The Abbotsford News has an interesting article about Violence, particularly against women. It presents some scary statistics.
Here are just a few facts on violence against women culled from the provincial government’s Women’s Services website:
- Male-against-female violence is the most common, representing 46.5 per cent of all violent crime in Canada.
- Women are more at risk from a man they know than from a stranger; in 76.8 per cent of reported cases of violence, the women knew their assailant; in 28.9 per cent of the reports, the woman was assaulted by her spouse or ex-spouse.
- Dating can be dangerous, especially for young women: Nearly 30 per cent of single women between the ages of 25 and 34 reported being assaulted by a date in a Violence Against Women Survey; and 35 per cent of girls between Grades 7 and 12 reported being sexually and or physically abused in a McCreary Adolescent Health Survey.
I do have a problem however, with this part of the article that seems to suggest that the way to stop violence if for women to be ‘safe’:
Women who take responsibility for their personal safety are taking charge of their lives and refusing the label of “victim.”
But there’s more to being safe than taking a martial arts course or keeping to well-lit streets after the dinner hour.
A safe woman is one who assesses risks and takes action to reduce them. A safe woman is someone who is armed with knowledge, not just bear spray.
While I understand that there are certain actions that a woman should take to help ensure her safety, I always have a problem when the responsibility is put solely on women to be ‘safe.’ As a woman, I am often very concerned about safety when walking around at night – I have the typical narrative running thought my head ‘Is that guy following me. Am I alone on this street? What would I do if… Can I get to my bear spray, my cell phone?” I guess my point is that… really, it shouldn’t be so incumbent on me to stay safe! There’s a problem when women cannot walk alone at night without fear. More should be done to deal with the root of the problem, instead of putting the responsibility on women.

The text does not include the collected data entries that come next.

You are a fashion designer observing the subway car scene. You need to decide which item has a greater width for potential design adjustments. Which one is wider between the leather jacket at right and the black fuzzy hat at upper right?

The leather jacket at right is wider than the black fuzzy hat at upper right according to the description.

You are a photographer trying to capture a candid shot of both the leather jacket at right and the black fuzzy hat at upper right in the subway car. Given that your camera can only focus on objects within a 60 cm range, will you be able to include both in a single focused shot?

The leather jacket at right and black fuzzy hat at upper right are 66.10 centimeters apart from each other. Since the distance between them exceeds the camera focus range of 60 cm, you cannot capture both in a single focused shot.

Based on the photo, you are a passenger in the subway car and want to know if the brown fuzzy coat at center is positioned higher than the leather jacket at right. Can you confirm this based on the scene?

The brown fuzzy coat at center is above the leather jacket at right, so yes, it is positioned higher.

In part, it also suggests that anyone who is assaulted has done something ‘unsafe’. What was she wearing? Where was she walking? At what time? This obfuscates the real problem. This woman was assaulted and no matter what she was doing she shouldn’t have been. It was not in any way her fault. Thus, by trying to take away the word ‘victim’ how do we then ensure that we don’t then project blame onto women who really just aren’t as lucky as those of us who get through the night untouched.